The Nardal's great-grandmother, Sidonie Nardal, was born into slavery in the region of Trinité, Martinique, best known at the time for its sugar production. She was recognized as a free person in 1850, two years after slavery was officially abolished throughout the French empire. Sidonie had five children; her son Joachim, Jane and Paulette's grandfather, was not registered as a free person until 1854. Joachim Nardal would eventually move to the capital of Saint-Pierre and go on to have two children: Marie-Hélène (born in 1861) and Paul Nardal (born in 1867), the Nardal sisters' father. The latter would eventually become the first black man after the abolition of slavery to earn a fellowship to attend Martinique's Ecole des Arts et Métiers (School of Arts and Careers). He would eventually become the first black engineer to work for the Department of Public Works and also worked as a teacher training future engineers.[4]

Early family life[edit]

Jane Nardal was the fourth of seven daughters (Paulette, Emilie, Alice, Lucy, Cécile, Andrée) born to Paul Nardal, a Black engineer, and Louise Achille, a métisse (mixed) schoolteacher, prominent musician, and organizer. Paul and Louise instilled in their daughters a commitment to education and the arts. Though all of their children would grow up to become successful, well-educated women, Paulette and, to a lesser extent, Jane were most well known for their writings and political commentary.[4]

Life in Paris[edit]

After completing her preparatory school education, Jane Nardal joined her sister Paulette in Paris in 1923 to study classic literature and French at the Sorbonne.[4] The two of them were the first Martinican women to attend this institution.[5] Over the course of their time in Paris, Paulette and Jane kept a Sunday literary salon where young Black intellectuals – including Césaire, Senghor and Damas, as well as African-American and West Indian scholars – met on a weekly basis to exchange theories and build a foundation for a budding race consciousness that would be influential throughout the Black diaspora. Paulette in particular acted as a point of contact between French-speaking Caribbean and African intellectuals and African-Americans scholars and musicians.[2]

In February 1928, Jane was among the few female founding members of La Dépêche africaine,[6] the official bimonthly newspaper of the Comité de défense des intérêts de la race noire (Committee for the Defense of the Interests of the Black Race).[2] Her sister Paulette joined the staff in June of that same year.

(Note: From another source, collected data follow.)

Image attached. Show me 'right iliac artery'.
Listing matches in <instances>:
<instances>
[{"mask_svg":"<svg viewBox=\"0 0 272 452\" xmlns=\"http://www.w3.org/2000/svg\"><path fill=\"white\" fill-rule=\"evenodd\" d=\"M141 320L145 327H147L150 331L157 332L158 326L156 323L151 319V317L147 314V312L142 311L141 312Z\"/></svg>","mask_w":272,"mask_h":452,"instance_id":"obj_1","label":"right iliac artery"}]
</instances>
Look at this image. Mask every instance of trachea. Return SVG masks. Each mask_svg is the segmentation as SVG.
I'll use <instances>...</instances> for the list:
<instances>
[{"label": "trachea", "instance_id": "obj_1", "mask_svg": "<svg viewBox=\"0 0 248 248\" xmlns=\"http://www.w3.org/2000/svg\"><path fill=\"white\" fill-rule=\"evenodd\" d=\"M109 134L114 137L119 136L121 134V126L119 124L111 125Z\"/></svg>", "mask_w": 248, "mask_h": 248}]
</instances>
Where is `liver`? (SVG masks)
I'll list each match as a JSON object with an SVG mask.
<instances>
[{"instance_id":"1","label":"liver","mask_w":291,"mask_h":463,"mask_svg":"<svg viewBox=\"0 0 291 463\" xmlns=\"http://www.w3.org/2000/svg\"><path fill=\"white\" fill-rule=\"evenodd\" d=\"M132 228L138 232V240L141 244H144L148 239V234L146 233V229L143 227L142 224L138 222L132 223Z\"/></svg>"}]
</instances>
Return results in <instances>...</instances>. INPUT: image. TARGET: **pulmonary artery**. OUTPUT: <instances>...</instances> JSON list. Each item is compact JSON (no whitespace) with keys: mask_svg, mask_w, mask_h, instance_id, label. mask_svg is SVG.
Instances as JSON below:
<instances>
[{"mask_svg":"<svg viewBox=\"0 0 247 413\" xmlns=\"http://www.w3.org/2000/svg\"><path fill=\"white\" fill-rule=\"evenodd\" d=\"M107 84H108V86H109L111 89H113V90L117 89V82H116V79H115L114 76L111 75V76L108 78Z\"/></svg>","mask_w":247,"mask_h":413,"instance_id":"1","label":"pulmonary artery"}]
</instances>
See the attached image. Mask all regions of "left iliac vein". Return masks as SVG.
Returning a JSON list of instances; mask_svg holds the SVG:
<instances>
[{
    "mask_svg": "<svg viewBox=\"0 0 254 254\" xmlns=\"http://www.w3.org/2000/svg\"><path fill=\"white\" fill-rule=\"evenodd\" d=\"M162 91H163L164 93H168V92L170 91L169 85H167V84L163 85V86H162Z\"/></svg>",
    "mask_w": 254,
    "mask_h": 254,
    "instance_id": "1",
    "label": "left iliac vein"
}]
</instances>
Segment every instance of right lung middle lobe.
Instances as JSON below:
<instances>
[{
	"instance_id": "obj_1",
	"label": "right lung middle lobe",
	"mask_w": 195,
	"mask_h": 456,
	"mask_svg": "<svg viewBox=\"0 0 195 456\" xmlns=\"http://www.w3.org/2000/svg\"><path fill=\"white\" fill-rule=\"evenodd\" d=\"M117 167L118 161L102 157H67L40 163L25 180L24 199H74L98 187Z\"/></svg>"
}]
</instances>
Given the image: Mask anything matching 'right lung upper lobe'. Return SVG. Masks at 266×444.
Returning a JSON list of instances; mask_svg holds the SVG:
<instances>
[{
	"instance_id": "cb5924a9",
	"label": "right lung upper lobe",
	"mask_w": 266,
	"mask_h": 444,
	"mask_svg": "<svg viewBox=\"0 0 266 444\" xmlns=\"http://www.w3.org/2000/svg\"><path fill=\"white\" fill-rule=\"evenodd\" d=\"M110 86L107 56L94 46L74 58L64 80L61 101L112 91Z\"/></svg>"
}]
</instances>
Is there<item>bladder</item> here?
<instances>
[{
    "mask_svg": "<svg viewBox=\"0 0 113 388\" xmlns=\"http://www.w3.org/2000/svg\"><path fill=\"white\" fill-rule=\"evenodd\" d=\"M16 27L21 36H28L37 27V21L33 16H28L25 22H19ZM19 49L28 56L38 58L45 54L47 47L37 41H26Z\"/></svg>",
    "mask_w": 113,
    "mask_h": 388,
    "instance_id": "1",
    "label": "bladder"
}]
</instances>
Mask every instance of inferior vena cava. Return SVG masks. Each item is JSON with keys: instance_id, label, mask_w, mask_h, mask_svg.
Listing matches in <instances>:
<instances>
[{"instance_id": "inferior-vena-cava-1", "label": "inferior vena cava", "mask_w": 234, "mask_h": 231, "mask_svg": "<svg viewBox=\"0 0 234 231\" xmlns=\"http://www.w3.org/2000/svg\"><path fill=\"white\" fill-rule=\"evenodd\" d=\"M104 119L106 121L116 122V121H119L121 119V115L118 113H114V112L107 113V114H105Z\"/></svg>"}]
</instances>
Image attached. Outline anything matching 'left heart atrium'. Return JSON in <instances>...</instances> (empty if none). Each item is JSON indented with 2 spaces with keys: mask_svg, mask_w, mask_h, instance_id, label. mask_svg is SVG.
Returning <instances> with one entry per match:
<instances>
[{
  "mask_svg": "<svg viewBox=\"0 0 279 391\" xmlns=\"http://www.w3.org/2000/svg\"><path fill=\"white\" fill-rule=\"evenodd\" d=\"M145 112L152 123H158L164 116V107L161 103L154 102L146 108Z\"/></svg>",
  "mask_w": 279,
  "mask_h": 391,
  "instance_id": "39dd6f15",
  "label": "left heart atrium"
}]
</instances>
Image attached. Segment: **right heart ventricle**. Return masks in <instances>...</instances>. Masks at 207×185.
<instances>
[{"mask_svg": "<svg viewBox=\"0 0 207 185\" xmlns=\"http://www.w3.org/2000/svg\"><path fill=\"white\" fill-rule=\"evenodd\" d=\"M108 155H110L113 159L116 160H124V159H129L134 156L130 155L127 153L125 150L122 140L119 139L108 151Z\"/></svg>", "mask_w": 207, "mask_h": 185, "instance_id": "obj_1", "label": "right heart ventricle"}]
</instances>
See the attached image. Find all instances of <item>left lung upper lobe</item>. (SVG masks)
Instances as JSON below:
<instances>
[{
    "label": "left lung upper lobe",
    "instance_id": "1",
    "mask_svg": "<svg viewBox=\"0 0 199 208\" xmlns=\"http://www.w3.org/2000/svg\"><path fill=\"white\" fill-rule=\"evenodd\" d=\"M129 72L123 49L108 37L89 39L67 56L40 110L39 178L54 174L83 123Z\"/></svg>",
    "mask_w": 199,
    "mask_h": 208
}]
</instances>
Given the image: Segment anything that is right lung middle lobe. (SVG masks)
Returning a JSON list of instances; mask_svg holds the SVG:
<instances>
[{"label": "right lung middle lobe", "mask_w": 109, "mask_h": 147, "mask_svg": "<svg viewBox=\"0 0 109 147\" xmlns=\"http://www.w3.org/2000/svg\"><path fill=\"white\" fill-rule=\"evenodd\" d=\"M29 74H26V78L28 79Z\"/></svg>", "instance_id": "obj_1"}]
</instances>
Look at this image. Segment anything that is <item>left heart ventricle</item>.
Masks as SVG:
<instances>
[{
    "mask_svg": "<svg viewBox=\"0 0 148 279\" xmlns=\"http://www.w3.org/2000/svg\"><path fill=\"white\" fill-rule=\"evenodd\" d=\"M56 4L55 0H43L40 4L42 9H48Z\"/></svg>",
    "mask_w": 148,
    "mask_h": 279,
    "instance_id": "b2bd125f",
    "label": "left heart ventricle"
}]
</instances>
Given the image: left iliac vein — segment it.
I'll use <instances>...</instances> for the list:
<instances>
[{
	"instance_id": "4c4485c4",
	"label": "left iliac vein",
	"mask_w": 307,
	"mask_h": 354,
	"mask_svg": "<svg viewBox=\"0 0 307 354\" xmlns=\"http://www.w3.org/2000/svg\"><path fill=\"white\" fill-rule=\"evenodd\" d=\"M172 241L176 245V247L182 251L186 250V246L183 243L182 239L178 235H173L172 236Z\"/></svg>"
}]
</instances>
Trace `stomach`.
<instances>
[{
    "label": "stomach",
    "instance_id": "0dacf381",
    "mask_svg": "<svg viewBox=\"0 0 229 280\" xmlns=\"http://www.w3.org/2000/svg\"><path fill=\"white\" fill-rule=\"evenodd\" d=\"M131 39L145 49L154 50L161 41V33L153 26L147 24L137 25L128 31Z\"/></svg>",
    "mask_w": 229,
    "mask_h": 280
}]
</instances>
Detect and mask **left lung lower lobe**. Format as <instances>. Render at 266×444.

The journal would run on and off for four years, but nevertheless was one of the most popular Black newspapers at the time, printing 12,000–15,000 copies in 1929, compared to the average 2,000–3,000 copies printed by its competitors, including La Race Nègre and Le Cri des Nègres.[6]

Jane and Paulette Nardal are credited with the rich global perspective provided in the sections "La Dépêche politique," "La Dépêche economique et sociale" and "La Dépêche littéraire" of La Dépêche africaine. Jane's specialties were primarily political and cultural; she wrote two critical essays for the paper, including "Internationalisme noir" (Black internationalism) which was published in the journal's very first issue. The essay discussed the awakening of race consciousness throughout the Black diaspora and provided some of the theoretical foundations for the Negritude movement.[2] In the October 1928 issue of La Dépêche africaine, Jane published an essay entitled "Pantins exotiques" (Exotic puppets) which discussed Parisian fascination and exotification of black women and called for black intellectuals to resist the othering of their work.[6]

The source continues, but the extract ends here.